- Occupation: Journalist

= Robin Mackintosh =

Robin Mackintosh is a U.S. journalist, who worked as an Eyewitness News reporter for CBS 3 in Philadelphia from 1970 until his retirement in 2008.

==Career==

Mackintosh began his career at the Philadelphia Evening Bulletin, where he worked as a copy supervisor in the editorial department from 1964 to 1968. He moved to the Virgin Islands in 1969 to work as a reporter for The Virgin Islands Daily News.

He joined CBS 3 in Philadelphia in September 1970, after three years as a news writer for sister station KYW Newsradio.

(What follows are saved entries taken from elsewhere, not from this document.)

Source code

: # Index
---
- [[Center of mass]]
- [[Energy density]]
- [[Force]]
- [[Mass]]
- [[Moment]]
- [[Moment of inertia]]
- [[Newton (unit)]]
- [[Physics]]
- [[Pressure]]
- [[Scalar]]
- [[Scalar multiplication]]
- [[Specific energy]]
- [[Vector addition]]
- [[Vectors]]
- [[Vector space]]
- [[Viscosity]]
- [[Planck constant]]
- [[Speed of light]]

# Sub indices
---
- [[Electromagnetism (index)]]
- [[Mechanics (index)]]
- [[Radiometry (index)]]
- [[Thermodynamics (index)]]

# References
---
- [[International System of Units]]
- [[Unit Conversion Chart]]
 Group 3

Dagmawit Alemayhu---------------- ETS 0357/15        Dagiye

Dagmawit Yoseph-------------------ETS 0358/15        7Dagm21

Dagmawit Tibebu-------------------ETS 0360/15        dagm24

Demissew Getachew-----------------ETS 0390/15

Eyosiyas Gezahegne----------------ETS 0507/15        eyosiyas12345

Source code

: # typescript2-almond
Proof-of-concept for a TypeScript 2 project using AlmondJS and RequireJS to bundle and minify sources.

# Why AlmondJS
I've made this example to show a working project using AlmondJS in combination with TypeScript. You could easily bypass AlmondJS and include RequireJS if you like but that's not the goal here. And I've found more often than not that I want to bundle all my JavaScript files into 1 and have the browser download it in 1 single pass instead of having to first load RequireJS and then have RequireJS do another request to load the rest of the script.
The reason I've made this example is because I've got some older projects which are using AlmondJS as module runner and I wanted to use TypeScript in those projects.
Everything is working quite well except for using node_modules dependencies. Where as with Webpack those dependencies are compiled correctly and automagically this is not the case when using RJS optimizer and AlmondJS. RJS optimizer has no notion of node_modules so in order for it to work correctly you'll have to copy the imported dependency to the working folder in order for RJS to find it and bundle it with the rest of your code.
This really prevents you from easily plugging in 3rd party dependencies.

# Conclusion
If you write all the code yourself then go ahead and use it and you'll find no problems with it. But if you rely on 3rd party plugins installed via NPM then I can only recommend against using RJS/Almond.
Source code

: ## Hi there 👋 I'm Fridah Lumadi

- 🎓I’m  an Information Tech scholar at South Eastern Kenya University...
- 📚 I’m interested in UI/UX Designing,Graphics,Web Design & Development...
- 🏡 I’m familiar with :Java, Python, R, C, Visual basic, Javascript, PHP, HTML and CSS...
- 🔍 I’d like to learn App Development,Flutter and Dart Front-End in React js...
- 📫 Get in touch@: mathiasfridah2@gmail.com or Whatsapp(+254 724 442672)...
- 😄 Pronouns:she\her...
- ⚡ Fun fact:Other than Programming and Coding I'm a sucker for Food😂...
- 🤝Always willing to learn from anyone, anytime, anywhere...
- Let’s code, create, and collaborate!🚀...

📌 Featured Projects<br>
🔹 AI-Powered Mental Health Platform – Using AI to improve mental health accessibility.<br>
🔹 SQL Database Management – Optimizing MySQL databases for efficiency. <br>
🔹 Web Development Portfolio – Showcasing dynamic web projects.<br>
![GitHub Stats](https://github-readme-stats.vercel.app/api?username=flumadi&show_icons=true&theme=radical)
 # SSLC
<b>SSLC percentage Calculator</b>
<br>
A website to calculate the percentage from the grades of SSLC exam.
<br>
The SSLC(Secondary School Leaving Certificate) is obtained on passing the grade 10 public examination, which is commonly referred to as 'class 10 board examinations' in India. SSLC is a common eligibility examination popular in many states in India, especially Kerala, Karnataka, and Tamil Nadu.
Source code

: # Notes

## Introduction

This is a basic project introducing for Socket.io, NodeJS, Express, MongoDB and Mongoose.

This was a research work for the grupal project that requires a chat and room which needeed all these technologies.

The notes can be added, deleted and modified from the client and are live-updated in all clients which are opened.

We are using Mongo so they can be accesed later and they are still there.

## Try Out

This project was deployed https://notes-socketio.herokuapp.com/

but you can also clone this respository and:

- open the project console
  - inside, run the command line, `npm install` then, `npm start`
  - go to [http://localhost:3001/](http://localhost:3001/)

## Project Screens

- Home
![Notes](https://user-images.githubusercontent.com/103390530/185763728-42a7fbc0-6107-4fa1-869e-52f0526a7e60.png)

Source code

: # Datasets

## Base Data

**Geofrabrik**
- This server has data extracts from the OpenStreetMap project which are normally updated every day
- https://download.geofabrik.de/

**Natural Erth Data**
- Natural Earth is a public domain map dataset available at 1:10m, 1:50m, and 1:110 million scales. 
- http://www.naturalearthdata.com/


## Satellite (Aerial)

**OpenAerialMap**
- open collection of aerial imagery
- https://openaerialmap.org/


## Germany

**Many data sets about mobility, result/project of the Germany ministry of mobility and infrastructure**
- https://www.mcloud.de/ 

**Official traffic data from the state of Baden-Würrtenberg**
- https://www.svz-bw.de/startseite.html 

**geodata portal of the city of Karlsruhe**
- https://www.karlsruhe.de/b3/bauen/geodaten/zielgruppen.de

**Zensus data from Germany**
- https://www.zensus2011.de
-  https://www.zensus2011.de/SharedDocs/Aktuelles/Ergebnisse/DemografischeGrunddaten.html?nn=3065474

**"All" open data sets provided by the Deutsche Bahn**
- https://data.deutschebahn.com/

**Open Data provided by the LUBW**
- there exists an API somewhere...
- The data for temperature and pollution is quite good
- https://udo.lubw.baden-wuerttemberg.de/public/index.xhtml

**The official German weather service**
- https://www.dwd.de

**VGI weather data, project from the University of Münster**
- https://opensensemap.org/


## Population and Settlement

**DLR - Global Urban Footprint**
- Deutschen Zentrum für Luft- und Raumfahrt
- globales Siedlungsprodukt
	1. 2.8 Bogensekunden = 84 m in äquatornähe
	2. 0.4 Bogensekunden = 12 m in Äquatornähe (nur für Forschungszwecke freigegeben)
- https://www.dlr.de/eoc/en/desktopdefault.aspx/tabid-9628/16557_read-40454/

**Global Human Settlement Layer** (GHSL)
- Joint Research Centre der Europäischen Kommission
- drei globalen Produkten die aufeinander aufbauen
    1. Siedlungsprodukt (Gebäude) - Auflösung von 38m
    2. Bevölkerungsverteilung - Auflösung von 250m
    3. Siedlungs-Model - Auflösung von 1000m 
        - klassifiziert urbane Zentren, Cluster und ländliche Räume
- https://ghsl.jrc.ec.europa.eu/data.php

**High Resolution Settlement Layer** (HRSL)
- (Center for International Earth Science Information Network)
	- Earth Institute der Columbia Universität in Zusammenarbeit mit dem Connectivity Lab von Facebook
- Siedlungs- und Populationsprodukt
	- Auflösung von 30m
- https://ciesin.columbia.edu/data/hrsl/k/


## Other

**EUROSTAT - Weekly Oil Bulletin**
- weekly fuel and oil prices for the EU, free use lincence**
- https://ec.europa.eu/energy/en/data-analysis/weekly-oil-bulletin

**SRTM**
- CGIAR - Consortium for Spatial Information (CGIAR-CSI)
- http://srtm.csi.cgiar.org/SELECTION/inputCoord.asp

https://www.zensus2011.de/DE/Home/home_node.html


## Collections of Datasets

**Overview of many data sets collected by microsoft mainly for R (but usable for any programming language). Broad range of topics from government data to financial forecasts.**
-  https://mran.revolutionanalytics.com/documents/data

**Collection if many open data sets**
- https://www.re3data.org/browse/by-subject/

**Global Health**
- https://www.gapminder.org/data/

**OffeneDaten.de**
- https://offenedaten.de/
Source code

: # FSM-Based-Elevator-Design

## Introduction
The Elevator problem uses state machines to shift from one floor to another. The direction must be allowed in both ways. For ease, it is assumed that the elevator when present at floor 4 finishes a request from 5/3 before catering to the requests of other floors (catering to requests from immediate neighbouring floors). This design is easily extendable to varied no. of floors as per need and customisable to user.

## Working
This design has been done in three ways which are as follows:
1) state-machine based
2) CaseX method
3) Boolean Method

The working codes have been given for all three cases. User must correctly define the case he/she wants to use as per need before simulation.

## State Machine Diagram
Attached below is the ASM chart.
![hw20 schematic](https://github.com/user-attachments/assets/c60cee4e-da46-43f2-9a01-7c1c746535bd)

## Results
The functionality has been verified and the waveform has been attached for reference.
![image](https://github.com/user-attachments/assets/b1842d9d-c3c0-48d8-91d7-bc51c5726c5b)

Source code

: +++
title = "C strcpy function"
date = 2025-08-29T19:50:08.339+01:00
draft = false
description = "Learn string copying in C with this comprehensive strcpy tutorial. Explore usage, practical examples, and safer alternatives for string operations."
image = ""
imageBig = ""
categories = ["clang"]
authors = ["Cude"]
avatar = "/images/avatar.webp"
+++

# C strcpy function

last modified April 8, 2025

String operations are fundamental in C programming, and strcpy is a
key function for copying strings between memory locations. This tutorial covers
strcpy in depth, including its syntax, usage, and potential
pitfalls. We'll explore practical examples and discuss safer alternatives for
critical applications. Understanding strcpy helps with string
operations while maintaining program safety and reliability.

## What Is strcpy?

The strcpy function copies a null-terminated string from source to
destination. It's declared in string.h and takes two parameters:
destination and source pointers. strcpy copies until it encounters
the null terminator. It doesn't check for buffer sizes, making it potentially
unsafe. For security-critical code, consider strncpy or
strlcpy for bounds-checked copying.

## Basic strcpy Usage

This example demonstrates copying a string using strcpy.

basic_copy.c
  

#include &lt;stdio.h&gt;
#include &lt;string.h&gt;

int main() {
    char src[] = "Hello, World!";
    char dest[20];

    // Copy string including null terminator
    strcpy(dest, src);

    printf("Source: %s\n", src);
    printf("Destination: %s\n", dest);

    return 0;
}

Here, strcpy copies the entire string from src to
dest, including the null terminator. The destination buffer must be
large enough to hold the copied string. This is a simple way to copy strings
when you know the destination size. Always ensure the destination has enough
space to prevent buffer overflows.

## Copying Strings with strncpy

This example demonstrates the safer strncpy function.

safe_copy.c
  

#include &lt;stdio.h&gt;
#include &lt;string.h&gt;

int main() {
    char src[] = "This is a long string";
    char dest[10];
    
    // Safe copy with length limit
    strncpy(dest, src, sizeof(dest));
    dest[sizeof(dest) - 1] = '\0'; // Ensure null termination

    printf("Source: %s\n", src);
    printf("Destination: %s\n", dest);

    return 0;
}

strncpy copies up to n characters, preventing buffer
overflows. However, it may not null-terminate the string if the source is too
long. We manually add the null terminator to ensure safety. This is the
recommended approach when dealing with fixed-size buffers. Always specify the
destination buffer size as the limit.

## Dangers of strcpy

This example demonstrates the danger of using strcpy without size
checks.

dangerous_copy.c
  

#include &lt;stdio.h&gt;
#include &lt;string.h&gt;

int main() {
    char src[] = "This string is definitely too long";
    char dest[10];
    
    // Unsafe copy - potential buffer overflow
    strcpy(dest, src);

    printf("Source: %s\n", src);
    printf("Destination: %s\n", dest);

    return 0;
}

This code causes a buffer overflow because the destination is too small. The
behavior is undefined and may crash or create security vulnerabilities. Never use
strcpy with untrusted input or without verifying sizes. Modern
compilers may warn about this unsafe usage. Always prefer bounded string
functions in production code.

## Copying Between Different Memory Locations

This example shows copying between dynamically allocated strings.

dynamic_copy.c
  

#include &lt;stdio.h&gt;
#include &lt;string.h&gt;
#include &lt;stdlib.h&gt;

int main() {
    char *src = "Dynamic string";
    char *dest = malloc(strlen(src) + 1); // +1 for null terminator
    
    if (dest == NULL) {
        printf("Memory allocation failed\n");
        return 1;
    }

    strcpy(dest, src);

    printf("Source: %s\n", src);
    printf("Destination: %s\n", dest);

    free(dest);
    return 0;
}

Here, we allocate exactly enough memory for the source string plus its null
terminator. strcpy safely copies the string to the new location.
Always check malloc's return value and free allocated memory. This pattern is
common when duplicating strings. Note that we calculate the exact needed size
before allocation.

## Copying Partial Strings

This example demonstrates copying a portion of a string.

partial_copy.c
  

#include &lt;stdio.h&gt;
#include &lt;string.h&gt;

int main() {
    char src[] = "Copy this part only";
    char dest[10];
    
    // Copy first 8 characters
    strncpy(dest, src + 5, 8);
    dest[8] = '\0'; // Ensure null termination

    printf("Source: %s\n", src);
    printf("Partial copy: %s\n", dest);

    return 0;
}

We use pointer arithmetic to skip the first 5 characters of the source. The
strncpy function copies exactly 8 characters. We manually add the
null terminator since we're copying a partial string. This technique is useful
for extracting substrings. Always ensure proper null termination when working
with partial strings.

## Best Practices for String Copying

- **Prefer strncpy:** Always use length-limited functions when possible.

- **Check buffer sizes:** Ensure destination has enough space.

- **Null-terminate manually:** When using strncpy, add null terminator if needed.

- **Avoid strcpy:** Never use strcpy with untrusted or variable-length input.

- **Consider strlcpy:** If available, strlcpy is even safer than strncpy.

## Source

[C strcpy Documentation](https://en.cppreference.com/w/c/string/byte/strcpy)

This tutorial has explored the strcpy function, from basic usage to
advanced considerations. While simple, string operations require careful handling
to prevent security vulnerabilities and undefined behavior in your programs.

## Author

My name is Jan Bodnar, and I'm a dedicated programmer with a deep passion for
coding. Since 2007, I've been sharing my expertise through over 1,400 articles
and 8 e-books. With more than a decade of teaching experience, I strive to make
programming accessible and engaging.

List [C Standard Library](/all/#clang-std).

Mackintosh won a Philadelphia Emmy Award in 1986 for feature reporting, a Pennsylvania Associated Press Broadcasters Association Award for spot news and, in 1983, a special honor presented by President Ronald Reagan at the White House for a series on volunteerism.

In December 2006, Mackintosh became the longest serving street reporter in Philadelphia after the retirement of NBC 10's Bill Baldini. On July 30, 2008, Robin Mackintosh gave his last on-air report from Love Park in Philadelphia.

Mackintosh was inducted into the Broadcast Pioneers of Philadelphia Hall of Fame in 2012.